Researchers Decode Immune System's Role in Epigenetic Clocks

When questioned, "What is your age?" The majority of people gauge by counting their birthdays. However, researchers have created epigenetic clocks to determine the true age of the human body. These clocks, which are at the forefront of aging research, attempt to determine the biological age, which is a true indicator of the level of health, rather than just the calendar age.

Image Credit: wei-ya2019/Shutterstock.com

Image Credit: wei-ya2019/Shutterstock.com

However, scientists still do not fully know how they function. It is similar to owning an advanced device without a handbook, as a recent NYT article noted. The underlying mechanisms of human bodies, particularly the immune system, are important, yet the specifics are still unknown.

Scientists at Dartmouth Cancer Center have started the process of changing that with new research. Under the direction of Ze Zhang, PhD, Lucas Salas, MD, MPH, PhD, and Brock Christensen, PhD, the team is delving deeply into the immune system to discover how various immune cells alter epigenetic clocks in an effort to improve their precision and dependability.

The scientists discovered the relationship between the immune system and biological age. The study was published in Aging Cell.

Researchers were able to look more closely at the relationship between immune cell profiles and biological age estimations from epigenetic clocks using new methods they had created for immune profiling. Specifically, the equilibrium between memory and naïve immune cells appears to either speed up or slow down biological aging. The study's major innovations are as follows:

  • Providing previously unattainable immune cell granularity for the computation of intrinsic epigenetic age acceleration (IEAA), which will enable a far more thorough understanding of the aging process at the cellular level.
  • Comparing immune cells and aging more directly than the conventional Extrinsic Epigenetic Age Acceleration (EEAA) approach, which only takes a small subset of immune cells into account.
  • Shedding light on the ways in which distinct subsets of immune cells contribute to epigenetic aging and offering insights that have been overlooked in earlier studies, therefore contributing a new level of comprehension to the biological interpretation of epigenetic clocks.

Our findings open new doors to a much more detailed understanding of the relationships between the immune system and biological age at a cellular level, and the internal and external factors that influence how quickly we age.” 

Ze Zhang, Study Lead Author, Department of Epidemiology, Geisel School of Medicine

These results have broad ramifications since they provide fresh perspectives on the aging process and possible avenues for medical therapies. To calculate biological age using epigenetic clocks, future research will concentrate on merging ground-breaking discoveries that connect immune cell composition to epigenetic aging.

This will represent a substantial change in how humans measure biological age and guarantee a more thorough and precise evaluation. Future studies will examine the functions of distinct immune cells in a range of clinical contexts, especially in relation to distinct cancer types.

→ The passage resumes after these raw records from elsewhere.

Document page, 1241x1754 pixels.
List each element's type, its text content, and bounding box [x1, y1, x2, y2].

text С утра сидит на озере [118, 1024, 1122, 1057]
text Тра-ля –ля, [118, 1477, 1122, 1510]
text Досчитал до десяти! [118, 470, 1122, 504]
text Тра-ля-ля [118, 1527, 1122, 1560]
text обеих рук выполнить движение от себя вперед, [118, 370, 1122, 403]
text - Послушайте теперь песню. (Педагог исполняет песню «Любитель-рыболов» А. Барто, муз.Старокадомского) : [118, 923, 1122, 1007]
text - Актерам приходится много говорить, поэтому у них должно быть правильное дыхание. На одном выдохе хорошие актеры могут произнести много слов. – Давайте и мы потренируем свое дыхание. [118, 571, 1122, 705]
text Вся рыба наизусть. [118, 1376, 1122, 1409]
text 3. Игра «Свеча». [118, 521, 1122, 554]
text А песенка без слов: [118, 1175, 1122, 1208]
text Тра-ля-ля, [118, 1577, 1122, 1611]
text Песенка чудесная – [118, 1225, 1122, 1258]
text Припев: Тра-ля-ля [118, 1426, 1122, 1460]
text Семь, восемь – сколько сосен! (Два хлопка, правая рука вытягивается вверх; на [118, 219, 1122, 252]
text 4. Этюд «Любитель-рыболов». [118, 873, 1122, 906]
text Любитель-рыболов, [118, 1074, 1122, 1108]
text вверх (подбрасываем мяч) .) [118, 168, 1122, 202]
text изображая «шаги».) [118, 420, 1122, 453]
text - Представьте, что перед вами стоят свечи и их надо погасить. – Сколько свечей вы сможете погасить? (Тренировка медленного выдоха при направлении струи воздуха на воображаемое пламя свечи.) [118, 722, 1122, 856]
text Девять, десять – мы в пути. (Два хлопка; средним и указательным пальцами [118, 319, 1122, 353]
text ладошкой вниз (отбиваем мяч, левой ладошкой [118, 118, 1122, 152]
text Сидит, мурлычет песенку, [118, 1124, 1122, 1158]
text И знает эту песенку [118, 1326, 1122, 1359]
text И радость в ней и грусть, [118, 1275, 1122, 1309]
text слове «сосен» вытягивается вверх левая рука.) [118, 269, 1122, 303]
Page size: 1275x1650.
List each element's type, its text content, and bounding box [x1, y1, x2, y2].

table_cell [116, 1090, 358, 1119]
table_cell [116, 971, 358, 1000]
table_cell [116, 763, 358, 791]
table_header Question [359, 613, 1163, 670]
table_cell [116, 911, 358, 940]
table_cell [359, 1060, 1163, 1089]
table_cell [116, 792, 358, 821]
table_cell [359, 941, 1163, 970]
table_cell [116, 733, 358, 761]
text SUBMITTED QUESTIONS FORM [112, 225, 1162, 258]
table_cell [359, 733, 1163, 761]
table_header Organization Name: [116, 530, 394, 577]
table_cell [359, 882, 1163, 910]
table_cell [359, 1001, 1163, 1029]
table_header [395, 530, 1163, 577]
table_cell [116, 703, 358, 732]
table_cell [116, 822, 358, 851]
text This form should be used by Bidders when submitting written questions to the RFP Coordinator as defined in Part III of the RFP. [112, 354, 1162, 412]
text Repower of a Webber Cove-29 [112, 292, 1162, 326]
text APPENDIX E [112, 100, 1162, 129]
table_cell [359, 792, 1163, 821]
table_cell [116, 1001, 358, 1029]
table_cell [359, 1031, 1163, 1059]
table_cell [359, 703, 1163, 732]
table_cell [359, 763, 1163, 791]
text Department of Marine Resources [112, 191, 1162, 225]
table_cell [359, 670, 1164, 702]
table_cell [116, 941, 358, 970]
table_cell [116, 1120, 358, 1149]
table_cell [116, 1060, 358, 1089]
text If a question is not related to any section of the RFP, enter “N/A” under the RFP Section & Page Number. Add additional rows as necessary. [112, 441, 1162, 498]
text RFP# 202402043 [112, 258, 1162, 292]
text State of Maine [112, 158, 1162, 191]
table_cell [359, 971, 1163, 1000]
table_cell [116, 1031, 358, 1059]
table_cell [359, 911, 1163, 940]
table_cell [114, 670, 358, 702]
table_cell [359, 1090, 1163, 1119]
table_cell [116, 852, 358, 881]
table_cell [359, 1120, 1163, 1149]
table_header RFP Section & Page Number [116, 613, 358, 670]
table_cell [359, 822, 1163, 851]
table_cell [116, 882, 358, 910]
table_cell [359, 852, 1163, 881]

The team's findings could result in more focused and efficient cancer treatments, a better understanding of how cancer originates, and innovative strategies for precision cancer prevention by revealing the intricate roles of immune cells altered by epigenetic aging.

Zhang concludes, “This exciting trajectory can transform our understanding of disease and aging and open new possibilities in precision prevention, precision medicine, and targeted treatments, and also, with these steps, we move closer to a future where predicting and preventing diseases like cancer becomes more precise and effective, guided by the deepened knowledge of biological age and the immune system.”

Source:
Journal reference:

Zhang, Z., et.al., (2023). Deciphering the role of immune cell composition in epigenetic age acceleration: Insights from cell‐type deconvolution applied to human blood epigenetic clocks. Aging Cell. doi.org/10.1111/acel.14071.